▶ ИСХОДНЫЙ ОТРЫВОК:
· · · · ·

Известный переводчик Марина Дмитриевна Литвинова до сих пор вспоминает, как однажды, проходя мимо, увидела людей, собравшихся за билетами, узнала, что билеты бесплатные, и обратилась ко всем: «Товарищи, театр наверняка нуждается, давайте соберем по рублю за билет!..» Собрали! Марина Дмитриевна принесла мне 60 рублей. На них купили дрель, еще что-то, необходимое в нашем хозяйстве...
Жильцы домов вокруг театра кормили нас. Помню, мы строили стену, а люди шли к нам с кастрюльками... Что это было? Ведь никто еще не знал нас, мало кто в тот момент верил в театр... И не расскажешь всего сейчас обо всем... Да и звучит сентиментально.
— А ты всегда верил, что театр будет? Даже тогда, когда доски воровал?
— Нет, я вообще никогда не жил планами. Мы радовались каждому дню, но никогда не строили никаких планов. Я никогда не мог сказать своим артистам тех слов, которые часто говорил Юденич: «Наша фотография обойдет все энциклопедии мира...» И никогда не говорил Виктору Авилову: бросай работу, у нас есть театр! Или еще что-то в таком же роде. Ни-ког-да... Мы просто каждый день начинали снова, снова и снова...
— А сколько вас всего было, когда возникла идея театра?
— Начиналось все в 1974 году в востряковской библиотеке, где мы ставили свои первые спектакли. Там были Виктор Авилов, мой брат Сергей, Надя Бадакова. И была еще другая группа, во Дворце пионеров (Театр юных москвичей). Оттуда — Галя Галкина, Слава Гришечкин, Тамара Кудряшова, Олег Задорин... Эти две группы ходили друг к другу на спектакли: в Вострякове я ставил «Женитьбу», а в ТЮМе андерсеновского «Соловья». А потом, когда поступил в ГИТИС, все это объединилось во Дворце пионеров. Мы еще провели набор по всему району, и оказалось нас человек двадцать пять... Была группа новичков, человек пятнадцать, — эту группу вела покойная Ольга Авилова, которая была необычайно одарена, в чем-то превосходя своего брата... Потом кто-то уходил, кто-то приходил, но костяк оставался и шел от спектакля к спектаклю. Ну и как-то все стабилизировалось. И так шло все двадцать лет. Ни-ког-да не было никаких планов...

· · · · ·

▶ НАБОР ДАННЫХ:
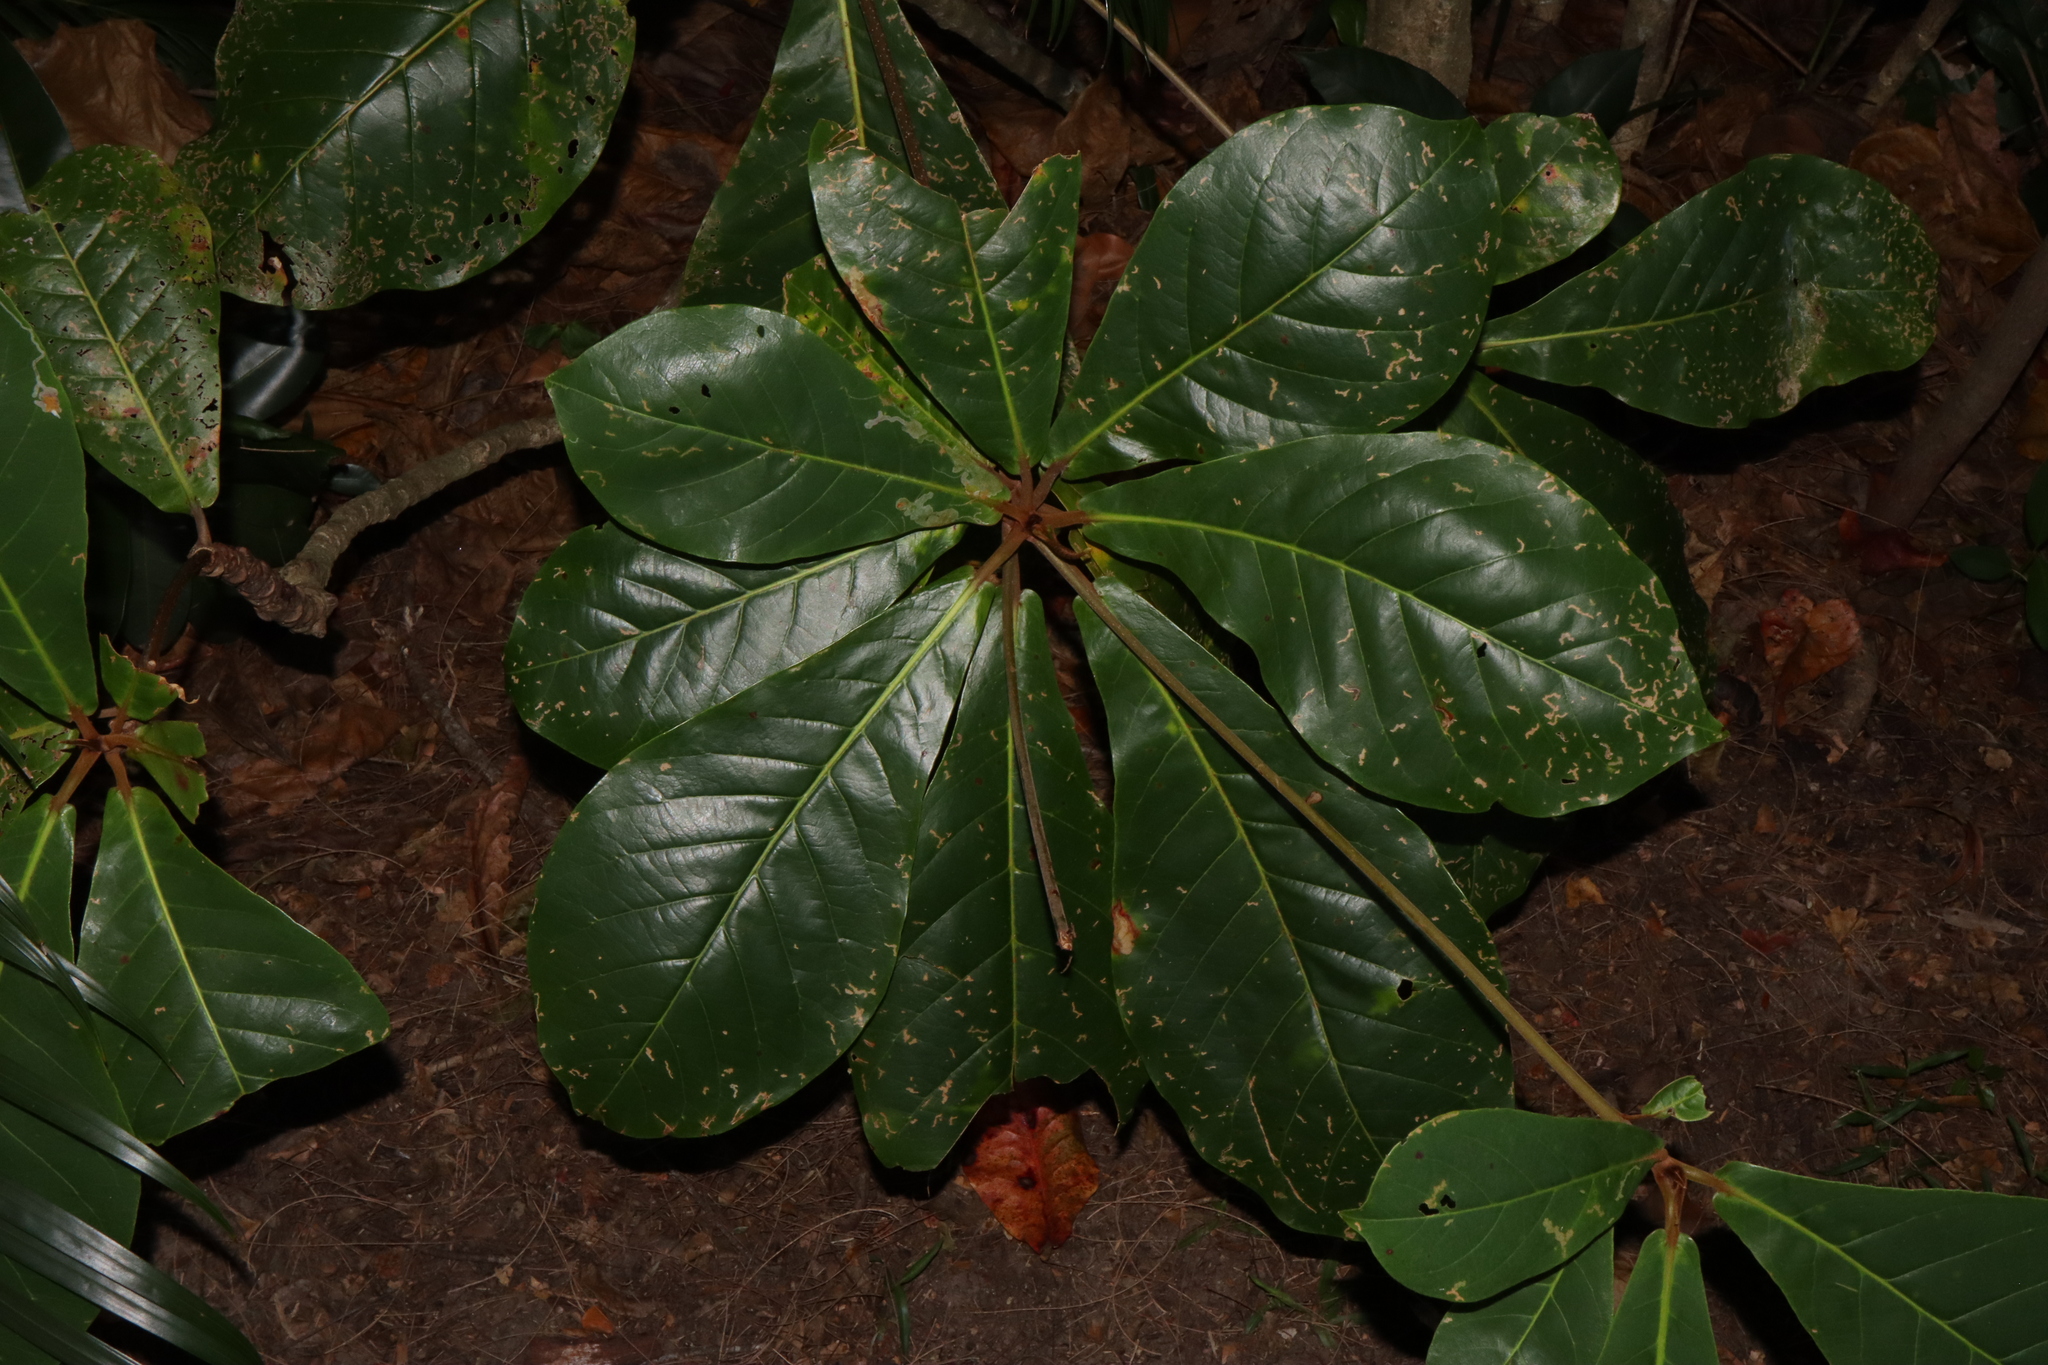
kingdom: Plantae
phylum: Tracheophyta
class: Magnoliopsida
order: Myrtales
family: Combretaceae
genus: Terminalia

· · · · ·

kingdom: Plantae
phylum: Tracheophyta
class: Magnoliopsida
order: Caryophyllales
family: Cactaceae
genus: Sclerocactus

· · · · ·

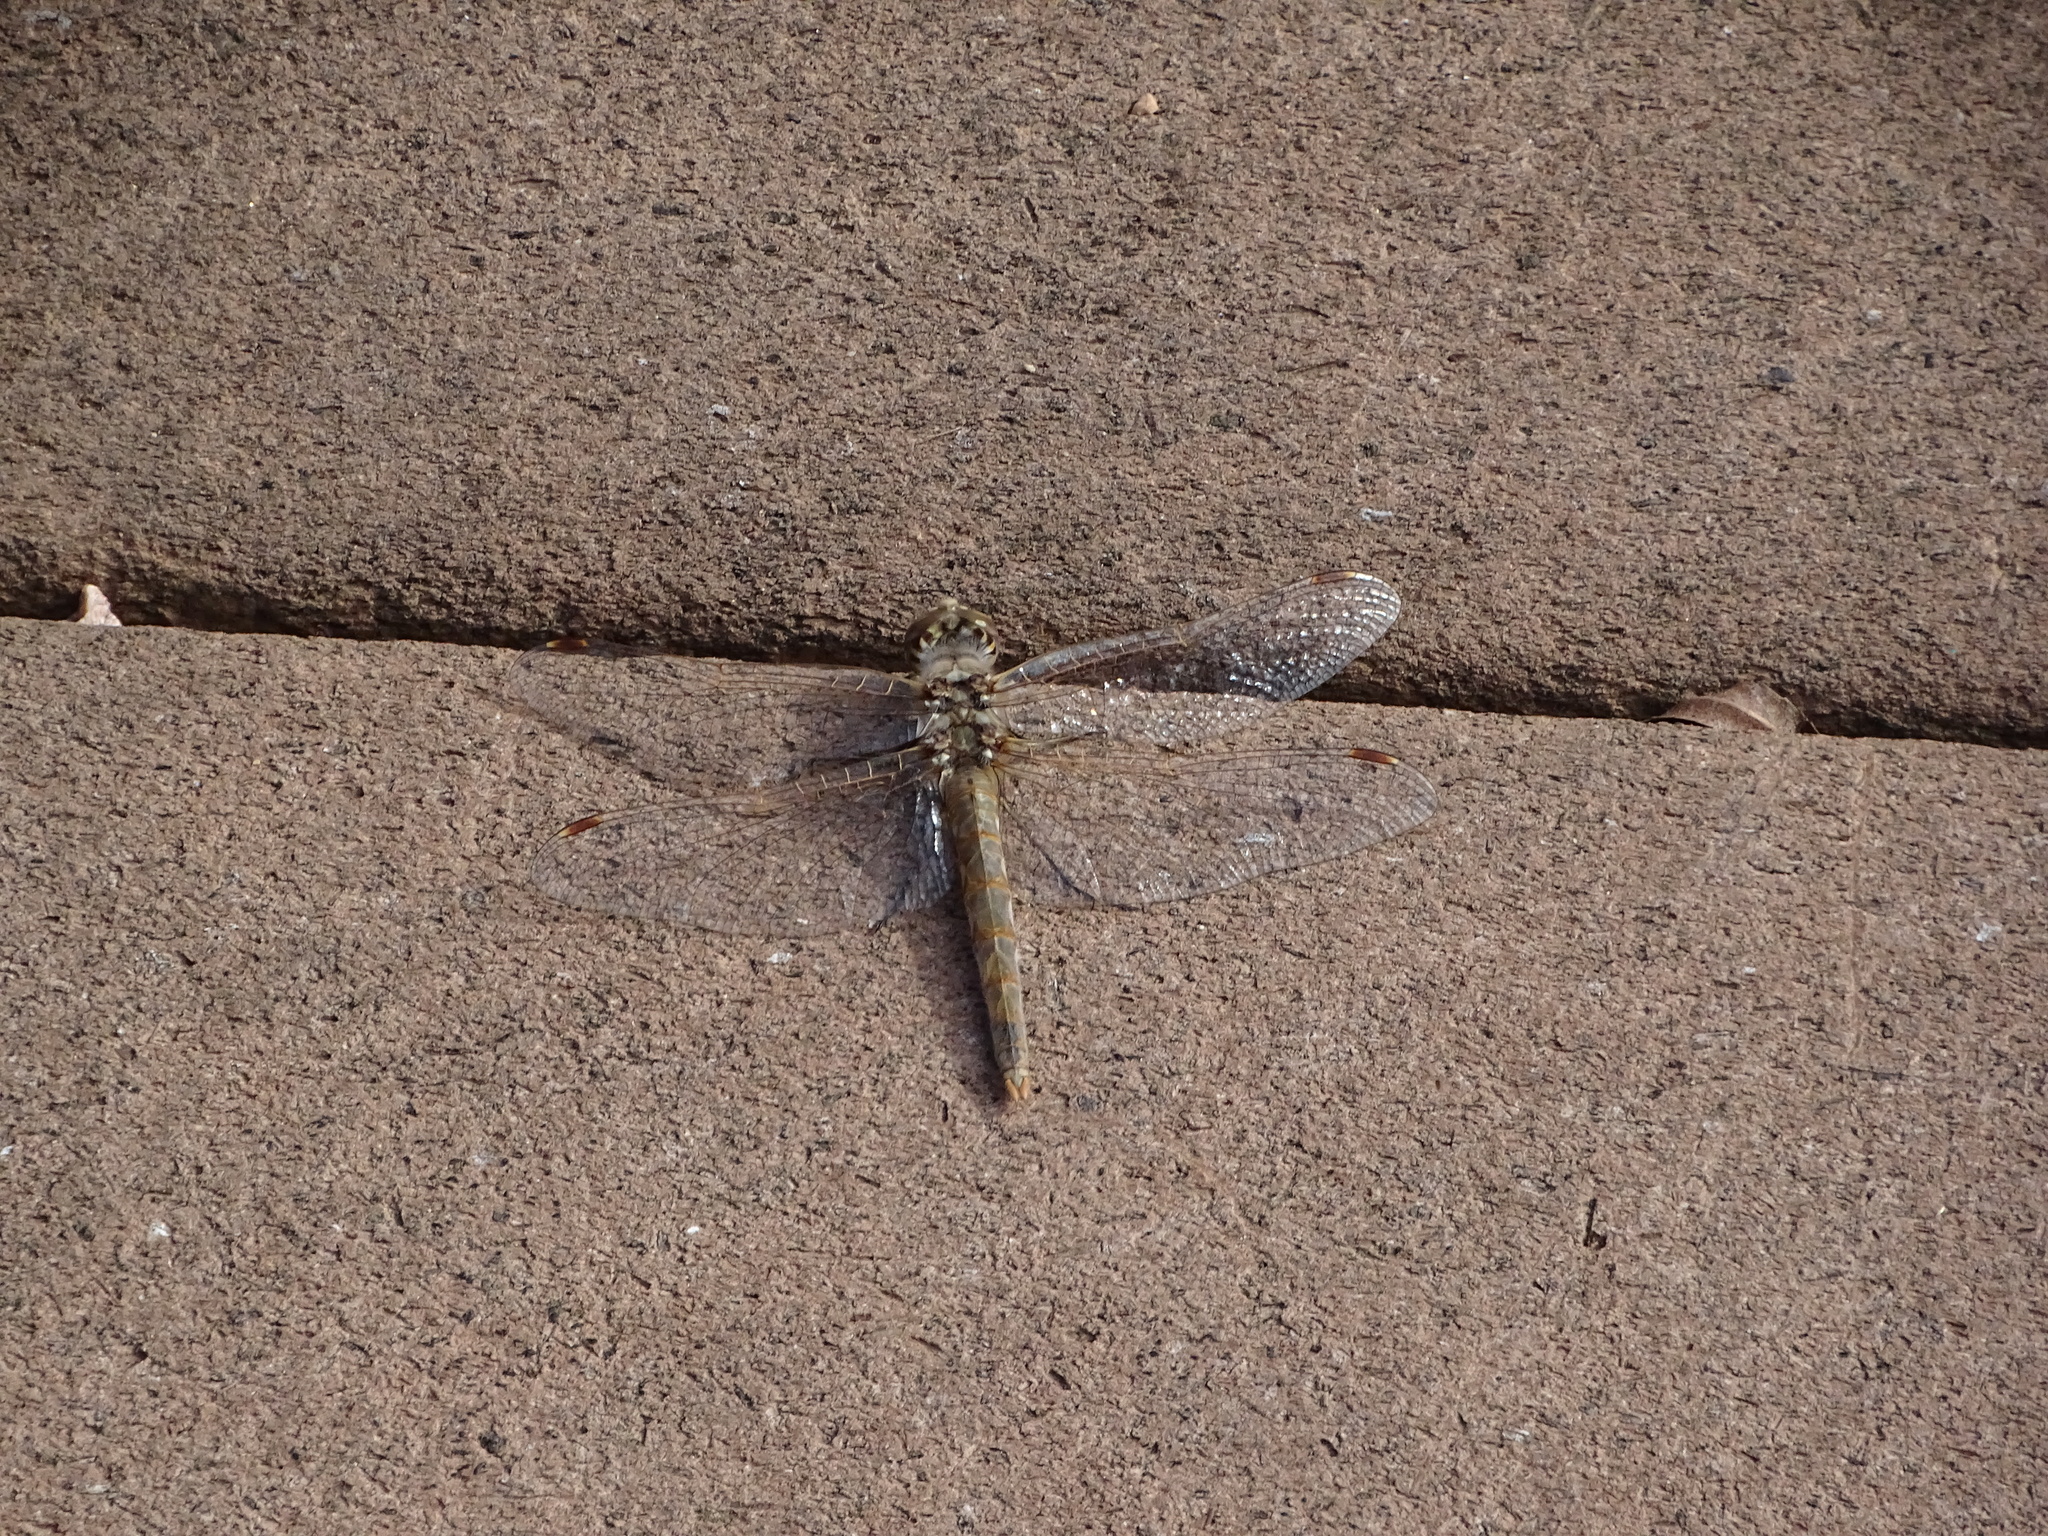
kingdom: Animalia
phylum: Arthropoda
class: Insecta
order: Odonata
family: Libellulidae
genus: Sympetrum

· · · · ·

▶ УСЛОВИЕ ЗАДАНИЯ: Выпишите всех, кого отрывок о театре называет участниками группы из Дворца пионеров (Театра юных москвичей).

▶ ПИСЬМЕННЫЙ ОТВЕТ: Галя Галкина, Слава Гришечкин, Тамара Кудряшова, Олег Задорин.